In applications such as architectural curtain walls and high-end doors/windows, the flatness and optical quality of tempered glass directly influence a building's aesthetics and user experience. Image distortion and deformation problems often seen in older curtain wall glass primarily stem from warpage and waviness during the tempering process. Luoyang LandGlass Technology Co., Ltd. has summarized four core operational essentials to help companies achieve the production of high-quality, optically superior and perfectly flat tempered glass.

1. Overall Furnace Temperature Uniformity

The overall uniformity of the furnace temperature critically impacts both glass flatness and the degree of anisotropy. Specifically, a positive vertical gradient—where the top-side temperature exceeds the bottom-side—results in upward bowing (warpage). If a longitudinal temperature gradient exists, specifically with a higher temperature at the leading edge and a lower temperature at the trailing edge can induce roller wave distortion or, in extreme cases, cause the glass to shatter during the process. These defects stem from poor overall furnace uniformity, where temperature gradients inevitably manifest as anisotropy. Anisotropy occurs as residual stress marks formed during the cooling phase. Even with highly uniform air quenching, non-uniform thermal profiles within the furnace will trigger these optical distortions. Regarding precision temperature control, LandGlass's forced convection tempering furnaces are currently recognized by the market for their superior ability to maintain a homogeneous heating environment.

2. Overall Air Quenching Uniformity

The overall uniformity of air quenching (blowing) affects both flatness and anisotropy. Non-uniform blowing will cause the glass to warp upwards or downwards, and at the same time, the non-uniformity of the blowing will inevitably manifest as anisotropy. LandGlass's Cyclone Series toughening machine utilize an innovative convection furnace chamber design, fully considering the air temperature conditions in every part of the tempering furnace, effectively ensuring overall air quenching uniformity.

3. Attention to the Flatness of Ceramic Rollers

There is a more subtle, hidden issue here: the flatness of the ceramic rollers. Although we often say that premium ceramic rollers guarantee quality, if the rollers themselves are well-made but lack precision during installation—one is high and one is low—won't that still cause wave defects? To ensure the roller's upper surface truly forms a perfect horizontal plane—where hard glass touches every point, and soft glass won't sag—and to ensure the support force provided by every roller to the glass is uniform, it requires high precision in both the roller itself and the installation process. This applies to both the furnace chamber rollers and the quenching section rollers. Because glass exiting the furnace is also soft, if the quenching rollers bend or are installed unevenly, wave defects are unavoidable.
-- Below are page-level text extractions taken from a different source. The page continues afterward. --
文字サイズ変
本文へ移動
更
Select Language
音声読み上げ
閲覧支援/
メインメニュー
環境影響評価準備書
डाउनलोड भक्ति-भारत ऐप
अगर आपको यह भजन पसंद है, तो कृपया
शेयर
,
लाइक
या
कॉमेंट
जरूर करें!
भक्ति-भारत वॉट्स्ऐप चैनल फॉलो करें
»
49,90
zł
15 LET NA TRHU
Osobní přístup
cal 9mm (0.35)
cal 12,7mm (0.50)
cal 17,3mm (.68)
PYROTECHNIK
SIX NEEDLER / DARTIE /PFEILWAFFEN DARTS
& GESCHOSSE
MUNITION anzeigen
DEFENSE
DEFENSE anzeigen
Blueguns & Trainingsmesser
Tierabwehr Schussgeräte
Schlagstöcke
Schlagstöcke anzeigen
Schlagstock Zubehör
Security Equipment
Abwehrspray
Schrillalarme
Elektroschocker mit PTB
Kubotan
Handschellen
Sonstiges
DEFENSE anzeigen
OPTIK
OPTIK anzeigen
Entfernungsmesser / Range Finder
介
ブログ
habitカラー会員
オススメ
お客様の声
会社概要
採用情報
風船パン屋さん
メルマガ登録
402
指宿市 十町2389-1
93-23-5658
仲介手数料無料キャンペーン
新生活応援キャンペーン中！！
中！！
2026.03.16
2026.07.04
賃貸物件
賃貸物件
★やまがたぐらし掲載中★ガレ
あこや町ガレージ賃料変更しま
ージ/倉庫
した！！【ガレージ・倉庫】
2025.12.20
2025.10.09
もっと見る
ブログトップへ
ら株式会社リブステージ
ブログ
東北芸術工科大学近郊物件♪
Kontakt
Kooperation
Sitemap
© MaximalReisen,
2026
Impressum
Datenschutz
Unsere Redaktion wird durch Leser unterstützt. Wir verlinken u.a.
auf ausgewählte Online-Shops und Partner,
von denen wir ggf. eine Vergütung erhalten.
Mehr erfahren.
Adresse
4. Attention to the Influence of Furnace Body Vibration on Glass

During the heating and tempering process, the glass reaches a critical state, rendering it highly susceptible to deformation. At this critical phase, even micro-vibrations from the ceramic rollers can induce surface distortions as the softened glass oscillates during transport. This mechanical stability is vital for both the furnace rollers and the quench rollers. Consequently, when selecting a tempering furnace, evaluating a manufacturer’s engineering precision regarding roller drive systems is essential. While these may seem like minor technicalities, it is the rigorous execution of such details that distinguishes industry leaders from their competitors.